For my homework, the official question reads:
Find bases for the null space and range of $T:P_2({\Bbb R}) \rightarrow P_3({\Bbb R})$ given by $$(Tf)(x) = xf(x) – \int_0^x f(t) dt [sic]$$
Firstly, I suspect the $f(t)dt$ is a typo and am going to assume that it's $f(x) dx$. If this is incorrect and there's something I'm clueless about, this whole question is now pointless…
So assuming I'm working with $$(Tf)(x) = xf(x) – \int_0^x f(x) dx.$$
I figure $f(x) = a_1x^2 + a_2x+a_3$, so then $T(f(x))=(2/3)a_1x^3 + (1/2)a_2x^2$. Arbitrarily setting the $P_2$ vector to $\{1, x, x^2\}$, I calculate $$T(1) = (2/3)a_1+(1/2)a_2$$ $$T(x)=(2/3)a_1x^3+(1/2)a_2x$$ $$T(x^2)=(2/3)a_1x^6+(1/2)a_2x^2$$
So I should have this:
$$\begin{bmatrix}
(2/3)a_1+(1/2)a_2&0\\
0&(1/2)a_2&0\\
0&0&(1/2)a_2\\
0&(2/3)a_1&0\\
0&0&0\\
0&0&(2/3)a_1\\
\end{bmatrix}$$
Putting that into a rref, I get all 3 columns (of $M_{5×3})$) as pivotal, and since $dim(P_3) = 4$ and $dim(R(T)) = 3$:$$\begin{bmatrix}
1&0&0\\
0&1&0\\
0&0&1\\
0&0&0\\
\end{bmatrix}$$
So $x_1\begin{bmatrix}1\\0\\0\\0\end{bmatrix}+x_2\begin{bmatrix}0\\1\\0\\0\end{bmatrix}+x_3\begin{bmatrix}0\\0\\1\\0\end{bmatrix}$ right?
Now for my question: Did I do this all correctly?

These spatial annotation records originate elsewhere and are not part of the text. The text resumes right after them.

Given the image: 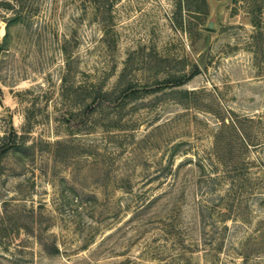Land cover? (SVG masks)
Segmentation results:
<instances>
[{
  "label": "rangeland",
  "instance_id": "rangeland-1",
  "mask_svg": "<svg viewBox=\"0 0 264 264\" xmlns=\"http://www.w3.org/2000/svg\"><path fill=\"white\" fill-rule=\"evenodd\" d=\"M26 2L29 15L9 24L0 8V136L14 129L23 141L0 169V264H264V0L261 12L252 0H206L201 25L184 0H114L105 27L81 1ZM195 65L180 87L140 89ZM80 85L140 90L117 110L83 113ZM229 116L244 119L250 145L225 157L248 168L235 200L221 201L229 179L197 180L222 173L214 139H239L220 131ZM177 168L186 182L173 189ZM128 177L153 197L143 212ZM63 192L91 199L93 217L59 213ZM171 222L179 233L165 232Z\"/></svg>",
  "mask_w": 264,
  "mask_h": 264
},
{
  "label": "trees",
  "instance_id": "trees-1",
  "mask_svg": "<svg viewBox=\"0 0 264 264\" xmlns=\"http://www.w3.org/2000/svg\"><path fill=\"white\" fill-rule=\"evenodd\" d=\"M13 1H16V5L17 8L15 9V5H13ZM77 1H81L82 2V10H83V16H85L87 13V11L90 9H93V16L95 20H98V22L102 25H110V18L109 16L106 15V13L109 11V9L112 6V2L114 0H77ZM184 3L186 4V7L188 10H191L195 13V18H196V24L197 25H201L203 22V18L206 16L207 14V3L206 0H184ZM249 6H252V10L254 12H261L262 8H263V4H260L259 2H257V0H252V3H250ZM0 8L7 10V11H11L12 15L9 17H5L6 18V22L12 23L13 21L21 18V17H25L22 16V12H31V10H27L28 6H27V2L26 0H0ZM26 10V11H25ZM26 15V14H25ZM29 15V13H28ZM27 16V15H26ZM3 18V17H2ZM1 49V47H0ZM62 50L65 51V48L62 47ZM199 72V68L195 65L194 69L189 73V74H181V75H173L167 79H163L162 81H157L155 84L156 86H153L150 88L148 87H141L140 89L143 90V93H149V92H153L155 90H161V89H165L168 88L170 90H172L173 88L176 87H180L181 85H183L184 83H186L188 80L192 79L197 73ZM91 87H87L85 85H80L79 88H77L76 90H73L74 92H78V90L80 89L81 91V97L83 98V113L85 111H88L90 109V112L95 111L96 109H109L110 107L112 109H119L122 107V105L124 104V102L126 101L125 99L128 97L130 98L131 96H133L135 93L139 92V88H134L132 86H127L124 88V90L122 91V95L124 96H114L111 93L105 92L102 90L101 86H97V88L94 89V85H90ZM193 94V92H191ZM189 94V93H188ZM191 97V96H190ZM189 98V96H188ZM107 115L109 114H115V112H106ZM118 118L114 119V123L113 125L116 126L118 125L119 121L121 120V113L117 114ZM228 121H225V119H222V123L220 126V131L222 130H228L231 134L236 135L237 138L239 139H235L237 141L232 140H228L225 142V139H214V147L217 149V153L215 154L216 156V163L221 164L222 166H224V169L222 170V173L219 174H210V175H202V173H200L198 180L197 181H202L203 184H206V186H214L215 184H218L219 181H221L222 179H229V185H228V189L227 192L225 193V195H220L219 199L225 200H235L236 198V193L239 192V190H243L239 187V184L242 183L243 185H245L243 182H241L240 180L244 181L247 177L245 172H242L245 168H248L246 166V164H241L238 163V161L234 160V157H225V152L230 151L232 148L234 149V147H236V144L238 146V143L241 145L239 146V148L241 147L242 149L245 147H248L250 145V143L247 141V139L245 138V133L242 132L243 128V123L242 121L244 119H241L239 117H227ZM109 126V125H108ZM19 135L17 134V132L14 129H11V131L5 135V136H0V169L2 168V161L3 158L5 157V155L11 151L12 149H16L19 148L23 145V141L19 140ZM225 143V144H224ZM224 144V145H223ZM254 145V144H253ZM230 162V163H228ZM210 166V164H209ZM199 167H202L201 165H199ZM179 171L178 168L177 170H175V172H168V175L170 176V179L172 178V184H170L173 189H175V187H177L178 184V179L179 177ZM183 178V177H182ZM197 179V178H196ZM202 179V180H201ZM240 179V180H239ZM130 178L128 177L124 182H120L122 184V186L124 185L125 187V192L128 193L131 196V201L134 203L133 208L136 212H143L144 209H146L147 207H150V205H152V203L154 202L153 200H151L152 198H148L147 194L145 192H134L132 189V186H130ZM169 181V180H168ZM184 181L186 182V179H183L180 184ZM258 182V180L256 181ZM264 181L260 180V184H263ZM197 184V182H196ZM179 187V186H178ZM172 189V190H173ZM90 194H87V196ZM83 195H79L78 199L74 198H70L69 195L65 194V192L62 193L61 195V202L60 205H57L55 208L56 210H58V212H62L65 213V215L67 216H74L78 214V209L82 210V214H86L89 217H93V215L95 214V203H93V205H89L87 202H91L92 200L89 198H83ZM94 196V195H92ZM147 196V197H146ZM227 196V198L225 197ZM71 200L73 202H71ZM91 200V201H90ZM78 202V204H76ZM70 205H75V209L71 212H69L67 214V210H70ZM237 205V204H234ZM63 206V207H62ZM233 204L231 203L229 205L230 209L232 208ZM65 207V208H64ZM76 207H80V208H76ZM79 215H81V212H79ZM171 216V215H170ZM88 223H84L89 225L88 227L90 229H98L97 227H94L93 225H91L89 221L85 220ZM167 228H165V232L166 233H170V234H177L179 233L177 231V229L175 228L174 224L171 223H166ZM94 231L91 232L87 239L85 240V244H87L93 237ZM173 234V235H174ZM91 237V238H90ZM90 238V239H89ZM37 243L40 245L42 251L48 255V256H53V255H58L60 253V247L59 245L54 241H47L45 239H41L38 238L37 239ZM159 249V248H157ZM162 250V249H159ZM163 251V250H162Z\"/></svg>",
  "mask_w": 264,
  "mask_h": 264
}]
</instances>
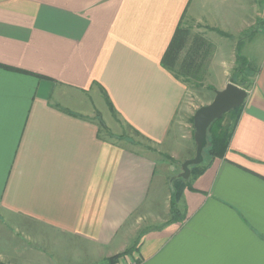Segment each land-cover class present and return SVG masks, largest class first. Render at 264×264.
<instances>
[{
    "label": "crops",
    "instance_id": "crops-1",
    "mask_svg": "<svg viewBox=\"0 0 264 264\" xmlns=\"http://www.w3.org/2000/svg\"><path fill=\"white\" fill-rule=\"evenodd\" d=\"M180 21L204 60L259 43L224 157L177 190L185 87L160 60ZM262 26L264 0H0V264H264ZM106 99L131 135L100 134Z\"/></svg>",
    "mask_w": 264,
    "mask_h": 264
},
{
    "label": "rangeland",
    "instance_id": "rangeland-1",
    "mask_svg": "<svg viewBox=\"0 0 264 264\" xmlns=\"http://www.w3.org/2000/svg\"><path fill=\"white\" fill-rule=\"evenodd\" d=\"M259 26H260V24L257 27H259ZM207 30H210V29H207ZM260 30H262L263 34H264V27L263 26L260 28ZM210 31H207L208 33L206 36L208 37L207 39L213 43L218 42V41H216V39H220V37H225V36L220 35V34L217 35L218 33L215 34L216 31H215V33H212ZM260 35H262V34H260ZM257 39L258 38H256L253 35H245V37L243 35H240L238 37H234V39L223 41V42H221L222 44H218L219 52L214 50V53H213V50H212V52H210V55L206 56V59L204 60V64L202 65V68H201V77H200L199 81L188 80L190 82H188V81L184 82L185 81L183 79L184 77L181 76V74L178 72L177 69H174V71H171L172 75H174V77L177 76L180 79V83L185 87V90H184L185 95H184L183 102H182L183 103V109L182 110L185 111V107H186L187 113L183 112L184 116L180 115V117L184 120L185 124L188 123V125L190 126L187 128L188 129L187 132H188L189 136H191V137L188 141L180 139V143H179V146L177 148L178 155H174L173 158L167 154L163 156V158H164L163 164L168 169L170 168L171 170L176 171L175 176H173V177L169 176L168 177V179L170 181H173L174 179H176V177L179 176V174L182 172L181 165L185 161V160L183 161V159H185V158L192 159L195 155L196 145H195V142L193 139L194 128H193V122H191V119L193 118L194 112L200 106L207 105L212 101V99L215 96V92L220 91L219 86L222 83V81H226L228 78L233 77V80H235L238 83L241 81L244 83H249V84L252 83L254 72L258 66L255 64V58L257 57V52L250 50V48H248V47L252 46L253 43ZM191 41H189V43ZM258 43H259V41H256V44H258ZM231 46L235 47V56H234L235 58H233V57L228 58L227 57V55L229 56ZM221 52H222V56H225L226 58L220 57ZM237 63L239 66V70L242 71V73L238 72V75L233 74V72L235 71V69L237 67ZM222 64H225L223 66V70L221 69ZM228 70H230V71H228ZM227 71H228V73H226ZM220 80H221V82H220ZM239 80H241V81H239ZM228 83H230V82H228ZM223 89H221V90H223ZM109 112H110V110H107L106 119H105L106 121H104V119H102V117L100 118L99 113H96V117H97L96 122H97L98 128L100 130V134L104 138L114 139V140H116L120 136L126 137L129 134L131 135L130 130L127 128L128 127L127 124L124 123L123 120H121L117 117H114L115 116L114 114H113L114 116L112 115L114 118L113 117L110 118V115L112 113L111 112L109 113ZM230 118L231 117H230L229 112L225 113L221 118H219V119H222L221 120L222 126L229 127L228 125L231 124V122H232L230 120ZM106 123L108 124V126L110 128H108ZM183 132H186V130H183ZM134 138H136V137L134 136ZM139 149H141V148L139 147ZM205 151H206V148L204 149V153H203V162L200 164V165H203L202 167L207 165V163L209 162V159L207 157V153H205ZM150 155H153V154L150 153ZM188 159H186V160H188ZM158 171H160V170H158ZM166 172H167V170L164 171L165 174H166ZM171 194H173V188L171 190ZM162 196L164 197V193ZM149 210H150V215L152 213H155L156 215L162 214V211H163L162 199H160L156 202V205H154L153 209H152V205H151ZM122 255H123V253L118 255V258H120Z\"/></svg>",
    "mask_w": 264,
    "mask_h": 264
},
{
    "label": "trees",
    "instance_id": "trees-1",
    "mask_svg": "<svg viewBox=\"0 0 264 264\" xmlns=\"http://www.w3.org/2000/svg\"><path fill=\"white\" fill-rule=\"evenodd\" d=\"M189 41H190L189 30L182 28L181 21H180V23H178V26L176 27L173 33V36L165 52L163 53L161 57V60H160L161 66L170 71H174V69H177L182 77L192 78L194 76L193 74H192L193 76L186 75V74L193 73L195 69L198 70L200 67V64L204 61L203 58L206 54V53L203 54L202 52V55H199L198 53H195V50L197 49L201 50L204 47H206L207 49L209 48V46L206 44V42L203 39H201L198 36H195L190 43ZM182 54L183 56L181 57ZM198 58H200L199 59L200 61L198 60ZM196 63L199 65H196ZM238 72L242 73V71L239 70V66L237 63V67L235 71L233 72V74L238 75ZM175 77L178 78L177 76ZM187 81L188 80H185L184 82H187ZM230 83L243 88L245 91L246 89L249 88V85L252 84V83L250 84L244 83L242 81L238 83L235 80H233V77L231 78ZM244 85L245 87H243ZM106 103L112 115L113 114L115 115L113 106L111 105L109 100L106 99ZM240 109H241V106L229 112L230 117H231L230 120L232 121L231 124L228 125L229 127L222 126V123H221L222 119L215 120L208 127L207 146L205 147L206 148L205 153H207V157L210 162L215 158L224 157L225 152L228 149L229 141L232 135L233 128L237 122ZM191 122H193L192 119H191ZM203 153H204V150H203ZM202 166L203 165L190 166L189 179L195 178L199 176L200 174H202L205 171L207 165L204 167ZM188 180H184L182 178H179V176H177L176 179L173 180L174 189L177 188V190H179L182 186H184L185 184H188ZM177 190L175 191V194L178 193ZM128 252L129 251L127 250L123 254L128 253ZM117 259H118V255H115L109 258L106 264H115Z\"/></svg>",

This should technically mean that my $dim(R(T))=3$, and since I am transposing into $P_3$, I should have $dim(N(T)) =1$… which would mean it'd just be $x_4\begin{bmatrix}\\0\\0\\0\\1\end{bmatrix}$?
Best Answer
What you did seems correct (except the integral part):
$$f(x)=a_0+a_1x+a_2x^2\implies Tf=a_0x+a_1x^2+a_2x^3-\int_0^x(a_0+a_1t+a_2t^2)dt=$$
$$=a_0x+a_1x^2+a_2x^3-a_0x-\frac{a_1}2x^2-\frac{a_2}3x^3=\frac{a_1}2x^2+\frac{2a_2}3x^3$$
Thus
$$Tf=0\iff a_1=a_2=0\,,\,\,\text{so for example}\ker T=\text{Span}\,\{1\}$$
I'll leave it to you to find out the image of $\;T\;$ , but pay attention: you don't need at all to calculate the matrix of $\;T\;$ wrt some basis in the domain and codomain: that'd only be too much timeand work wasted and it is irrelevant for the question itself.